══ Page extract ══
0

I have to get the hostname & pathname from an URL using regular expression.

URL can be in the form of

a) http://test.com/mary/archive/project.aspx --> I want http::/test.com/mary
b) http://www.testmary.com/company --> I want http://www.testmary.com/
c) http://marytest.com/b/about/--> I want http://marytest.com/
d) http://mary.test.com/b/mary/project.aspx --> I want http://mary.test.com/b/mary/

Basically I am looking get records that have url "mary" and get only hostname or pathname depending on where "mary" is.

Any help is appreciated.

Thanks R

marc_s
  • 732,580
  • 175
  • 1,330
  • 1,459
user2726975
  • 1,285
  • 3
  • 17
  • 26

1 Answers1

2

You don't need CLR and RegEx for this.

DECLARE @x TABLE(id INT, url VARCHAR(2048));

INSERT @x VALUES
(1,'http://test.com/mary/archive/project.aspx'), 
    --> I want http::/test.com/mary
(2,'http://www.testmary.com/company'), 
    --> I want http://www.testmary.com/
(3,'http://marytest.com/b/about/'),
    --> I want http://marytest.com/
(4,'http://mary.test.com/b/mary/project.aspx'),
    --> I want http://mary.test.com/b/mary/
(5,'mary.test.com');
    --> I want mary.test.com

SELECT ID, 
  [output] = SUBSTRING(url, 1, LEN(url) - CHARINDEX('yram', REVERSE(url)) 
    + COALESCE(NULLIF(CHARINDEX('/', SUBSTRING(url,  LEN(url) - CHARINDEX('yram',  
      REVERSE(url)) + 1, 2048)),0),2048))
═══
Action item A
Format every line of the records as a Markdown table with two columns, Row and Record line, skipping blank lines. Leave the pictures out of the table.
The records are unrelated to the thread above.
══ Record extracts ══
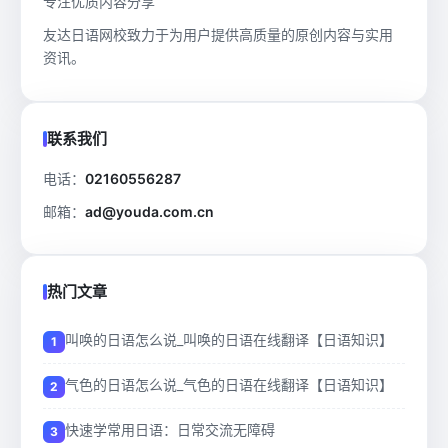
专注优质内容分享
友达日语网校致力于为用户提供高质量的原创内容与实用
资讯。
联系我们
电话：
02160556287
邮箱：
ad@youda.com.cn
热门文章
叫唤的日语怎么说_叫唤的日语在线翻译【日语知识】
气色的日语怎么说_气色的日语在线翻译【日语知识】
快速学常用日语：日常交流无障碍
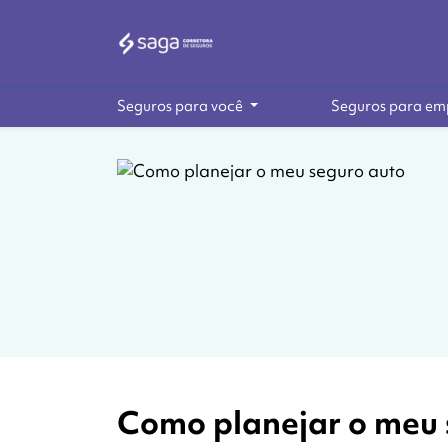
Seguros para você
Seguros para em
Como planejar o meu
═══
Action item B
Write out the part of the thread that begins at the words "a) http://test.com/mary/archive/project.aspx -->" and stops after "help is appreciated.".

Task output A
| Row | Record line |
|---|---|
| 1 | 专注优质内容分享 |
| 2 | 友达日语网校致力于为用户提供高质量的原创内容与实用 |
| 3 | 资讯。 |
| 4 | 联系我们 |
| 5 | 电话： |
| 6 | 02160556287 |
| 7 | 邮箱： |
| 8 | ad@youda.com.cn |
| 9 | 热门文章 |
| 10 | 叫唤的日语怎么说_叫唤的日语在线翻译【日语知识】 |
| 11 | 气色的日语怎么说_气色的日语在线翻译【日语知识】 |
| 12 | 快速学常用日语：日常交流无障碍 |
| 13 | Seguros para você |
| 14 | Seguros para em |
| 15 | Como planejar o meu |

Task output B
a) http://test.com/mary/archive/project.aspx --> I want http::/test.com/mary
b) http://www.testmary.com/company --> I want http://www.testmary.com/
c) http://marytest.com/b/about/--> I want http://marytest.com/
d) http://mary.test.com/b/mary/project.aspx --> I want http://mary.test.com/b/mary/

Basically I am looking get records that have url "mary" and get only hostname or pathname depending on where "mary" is.

Any help is appreciated.